[The task]:
Reproduce every line from the start of the records down to and including the line containing "Which slice represents".

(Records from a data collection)
- - - -

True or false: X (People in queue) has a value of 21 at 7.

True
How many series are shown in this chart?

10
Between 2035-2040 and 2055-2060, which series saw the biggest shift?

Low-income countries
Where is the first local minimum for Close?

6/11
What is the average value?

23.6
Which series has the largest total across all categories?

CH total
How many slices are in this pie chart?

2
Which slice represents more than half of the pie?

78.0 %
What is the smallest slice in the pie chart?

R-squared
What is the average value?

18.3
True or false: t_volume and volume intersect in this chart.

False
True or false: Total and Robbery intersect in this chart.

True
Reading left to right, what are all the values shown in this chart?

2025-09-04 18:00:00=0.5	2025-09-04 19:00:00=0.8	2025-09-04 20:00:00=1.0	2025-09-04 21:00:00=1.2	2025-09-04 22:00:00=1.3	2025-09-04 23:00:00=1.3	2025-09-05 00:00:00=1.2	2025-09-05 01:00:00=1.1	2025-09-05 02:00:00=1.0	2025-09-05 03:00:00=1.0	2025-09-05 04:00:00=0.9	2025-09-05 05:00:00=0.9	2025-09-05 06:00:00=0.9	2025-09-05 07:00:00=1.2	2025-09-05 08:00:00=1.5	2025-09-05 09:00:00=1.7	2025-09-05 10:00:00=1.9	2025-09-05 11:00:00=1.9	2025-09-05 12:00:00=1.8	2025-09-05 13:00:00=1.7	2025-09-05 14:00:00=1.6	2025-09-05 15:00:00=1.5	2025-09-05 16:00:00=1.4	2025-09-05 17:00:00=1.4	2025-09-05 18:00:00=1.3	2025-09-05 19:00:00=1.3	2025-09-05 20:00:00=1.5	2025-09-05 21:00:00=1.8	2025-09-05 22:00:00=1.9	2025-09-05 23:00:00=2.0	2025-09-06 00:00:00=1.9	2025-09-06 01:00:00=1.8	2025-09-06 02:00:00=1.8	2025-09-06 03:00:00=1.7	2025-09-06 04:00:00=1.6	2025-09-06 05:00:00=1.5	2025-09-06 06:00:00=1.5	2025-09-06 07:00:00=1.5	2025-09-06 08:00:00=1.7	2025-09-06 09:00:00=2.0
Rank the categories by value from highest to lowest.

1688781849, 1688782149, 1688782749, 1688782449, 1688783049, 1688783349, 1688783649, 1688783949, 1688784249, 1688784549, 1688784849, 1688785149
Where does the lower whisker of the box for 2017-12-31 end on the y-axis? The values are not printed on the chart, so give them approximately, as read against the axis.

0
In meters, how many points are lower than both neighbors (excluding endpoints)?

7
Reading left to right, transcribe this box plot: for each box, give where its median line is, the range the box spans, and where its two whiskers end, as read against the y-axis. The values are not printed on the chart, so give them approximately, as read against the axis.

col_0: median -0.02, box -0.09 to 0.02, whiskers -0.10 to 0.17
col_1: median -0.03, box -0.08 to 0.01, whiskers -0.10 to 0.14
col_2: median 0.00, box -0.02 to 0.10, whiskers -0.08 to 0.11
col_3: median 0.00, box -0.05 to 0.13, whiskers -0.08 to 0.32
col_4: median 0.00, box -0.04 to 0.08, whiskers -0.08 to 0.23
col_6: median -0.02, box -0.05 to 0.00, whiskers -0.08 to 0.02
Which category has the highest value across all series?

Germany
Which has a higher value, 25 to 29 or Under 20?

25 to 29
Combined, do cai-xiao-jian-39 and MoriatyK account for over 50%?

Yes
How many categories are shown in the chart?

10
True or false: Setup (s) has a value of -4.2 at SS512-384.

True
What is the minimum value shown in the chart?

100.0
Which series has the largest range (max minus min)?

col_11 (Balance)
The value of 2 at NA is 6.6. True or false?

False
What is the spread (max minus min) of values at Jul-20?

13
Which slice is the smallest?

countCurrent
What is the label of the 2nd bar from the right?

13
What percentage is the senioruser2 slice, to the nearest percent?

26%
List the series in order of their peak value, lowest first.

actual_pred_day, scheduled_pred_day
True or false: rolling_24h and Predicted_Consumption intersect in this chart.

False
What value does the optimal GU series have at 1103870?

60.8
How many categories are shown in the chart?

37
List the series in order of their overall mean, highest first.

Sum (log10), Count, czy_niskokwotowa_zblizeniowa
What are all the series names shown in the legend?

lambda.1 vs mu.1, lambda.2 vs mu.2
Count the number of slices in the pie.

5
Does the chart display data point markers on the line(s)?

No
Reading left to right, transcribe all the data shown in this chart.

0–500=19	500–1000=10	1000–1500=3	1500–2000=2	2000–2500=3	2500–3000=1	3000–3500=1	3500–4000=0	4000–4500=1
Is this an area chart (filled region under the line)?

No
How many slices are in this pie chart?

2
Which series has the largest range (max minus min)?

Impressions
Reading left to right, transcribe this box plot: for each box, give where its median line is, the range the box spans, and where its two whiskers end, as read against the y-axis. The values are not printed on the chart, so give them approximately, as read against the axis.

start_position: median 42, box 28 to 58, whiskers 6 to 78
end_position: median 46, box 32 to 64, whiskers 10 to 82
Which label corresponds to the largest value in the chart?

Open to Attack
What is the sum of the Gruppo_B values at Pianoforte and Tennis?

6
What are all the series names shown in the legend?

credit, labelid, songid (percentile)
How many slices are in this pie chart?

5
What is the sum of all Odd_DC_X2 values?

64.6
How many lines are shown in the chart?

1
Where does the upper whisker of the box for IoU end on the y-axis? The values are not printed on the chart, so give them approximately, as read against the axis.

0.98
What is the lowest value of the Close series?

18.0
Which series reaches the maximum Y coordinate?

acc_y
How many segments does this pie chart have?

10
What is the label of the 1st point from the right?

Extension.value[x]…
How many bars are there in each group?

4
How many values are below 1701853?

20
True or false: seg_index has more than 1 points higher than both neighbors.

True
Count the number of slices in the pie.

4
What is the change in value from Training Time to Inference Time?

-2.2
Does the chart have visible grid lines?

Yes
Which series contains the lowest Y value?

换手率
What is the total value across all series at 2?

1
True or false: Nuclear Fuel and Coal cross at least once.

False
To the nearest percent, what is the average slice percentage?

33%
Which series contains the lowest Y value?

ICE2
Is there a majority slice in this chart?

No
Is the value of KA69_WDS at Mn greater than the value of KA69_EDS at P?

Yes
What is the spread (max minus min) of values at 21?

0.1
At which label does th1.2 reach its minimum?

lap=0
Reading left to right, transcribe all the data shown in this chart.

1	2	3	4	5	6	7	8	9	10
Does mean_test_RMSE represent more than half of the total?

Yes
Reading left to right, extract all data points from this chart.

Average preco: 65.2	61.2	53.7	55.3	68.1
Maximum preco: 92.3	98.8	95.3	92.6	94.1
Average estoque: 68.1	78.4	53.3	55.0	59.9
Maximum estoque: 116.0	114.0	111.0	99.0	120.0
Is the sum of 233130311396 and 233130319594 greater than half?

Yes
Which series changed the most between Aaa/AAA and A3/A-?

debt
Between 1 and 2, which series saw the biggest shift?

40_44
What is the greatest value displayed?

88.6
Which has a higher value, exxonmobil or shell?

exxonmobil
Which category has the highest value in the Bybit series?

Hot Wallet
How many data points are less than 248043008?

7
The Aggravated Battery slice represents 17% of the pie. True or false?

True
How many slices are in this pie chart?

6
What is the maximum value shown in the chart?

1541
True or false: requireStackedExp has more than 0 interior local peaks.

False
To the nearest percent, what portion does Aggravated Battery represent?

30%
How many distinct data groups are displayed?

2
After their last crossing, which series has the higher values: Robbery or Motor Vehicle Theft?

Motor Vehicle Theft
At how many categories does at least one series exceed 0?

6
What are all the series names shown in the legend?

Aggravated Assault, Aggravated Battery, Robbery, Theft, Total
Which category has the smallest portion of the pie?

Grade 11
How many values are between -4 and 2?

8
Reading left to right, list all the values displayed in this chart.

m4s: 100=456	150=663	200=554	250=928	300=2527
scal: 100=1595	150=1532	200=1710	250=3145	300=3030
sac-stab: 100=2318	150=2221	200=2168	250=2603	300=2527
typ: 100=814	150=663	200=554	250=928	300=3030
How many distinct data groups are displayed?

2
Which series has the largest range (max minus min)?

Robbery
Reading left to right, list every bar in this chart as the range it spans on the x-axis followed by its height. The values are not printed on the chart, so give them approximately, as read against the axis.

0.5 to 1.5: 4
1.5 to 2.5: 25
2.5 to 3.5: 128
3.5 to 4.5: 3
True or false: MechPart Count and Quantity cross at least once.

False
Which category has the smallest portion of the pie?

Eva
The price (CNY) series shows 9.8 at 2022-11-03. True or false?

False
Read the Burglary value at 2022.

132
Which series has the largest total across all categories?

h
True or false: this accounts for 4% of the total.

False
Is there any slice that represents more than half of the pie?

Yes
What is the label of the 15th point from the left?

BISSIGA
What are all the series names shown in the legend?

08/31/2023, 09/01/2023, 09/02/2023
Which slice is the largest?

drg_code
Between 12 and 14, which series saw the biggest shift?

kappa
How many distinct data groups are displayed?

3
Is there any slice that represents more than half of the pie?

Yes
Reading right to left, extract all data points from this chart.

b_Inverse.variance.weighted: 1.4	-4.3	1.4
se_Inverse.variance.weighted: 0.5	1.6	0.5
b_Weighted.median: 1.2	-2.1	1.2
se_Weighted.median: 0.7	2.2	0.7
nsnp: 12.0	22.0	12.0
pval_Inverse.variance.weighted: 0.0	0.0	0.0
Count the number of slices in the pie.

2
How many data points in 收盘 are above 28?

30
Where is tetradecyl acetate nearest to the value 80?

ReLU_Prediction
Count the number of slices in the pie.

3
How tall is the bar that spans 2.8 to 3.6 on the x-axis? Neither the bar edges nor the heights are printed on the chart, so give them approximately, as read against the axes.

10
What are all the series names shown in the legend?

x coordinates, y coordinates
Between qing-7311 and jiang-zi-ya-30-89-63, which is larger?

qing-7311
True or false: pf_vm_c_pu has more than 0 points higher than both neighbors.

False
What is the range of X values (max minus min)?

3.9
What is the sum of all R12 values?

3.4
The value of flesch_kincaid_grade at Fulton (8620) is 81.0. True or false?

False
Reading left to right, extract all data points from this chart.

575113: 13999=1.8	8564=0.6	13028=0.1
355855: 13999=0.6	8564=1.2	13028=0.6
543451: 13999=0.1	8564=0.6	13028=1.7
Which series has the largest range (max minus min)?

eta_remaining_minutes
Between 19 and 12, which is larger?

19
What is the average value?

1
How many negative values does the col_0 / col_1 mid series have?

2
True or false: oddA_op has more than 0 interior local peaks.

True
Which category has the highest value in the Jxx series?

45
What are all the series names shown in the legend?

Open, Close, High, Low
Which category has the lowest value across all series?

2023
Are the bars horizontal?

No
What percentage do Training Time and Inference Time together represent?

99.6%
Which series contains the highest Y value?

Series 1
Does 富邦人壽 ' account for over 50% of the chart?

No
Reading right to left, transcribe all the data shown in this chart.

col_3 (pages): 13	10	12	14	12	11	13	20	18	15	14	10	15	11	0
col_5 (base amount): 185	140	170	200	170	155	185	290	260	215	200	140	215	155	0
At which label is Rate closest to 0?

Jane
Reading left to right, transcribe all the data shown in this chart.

- - - -

[Solution to the exercise]:
True or false: X (People in queue) has a value of 21 at 7.

True
How many series are shown in this chart?

10
Between 2035-2040 and 2055-2060, which series saw the biggest shift?

Low-income countries
Where is the first local minimum for Close?

6/11
What is the average value?

23.6
Which series has the largest total across all categories?

CH total
How many slices are in this pie chart?

2
Which slice represents more than half of the pie?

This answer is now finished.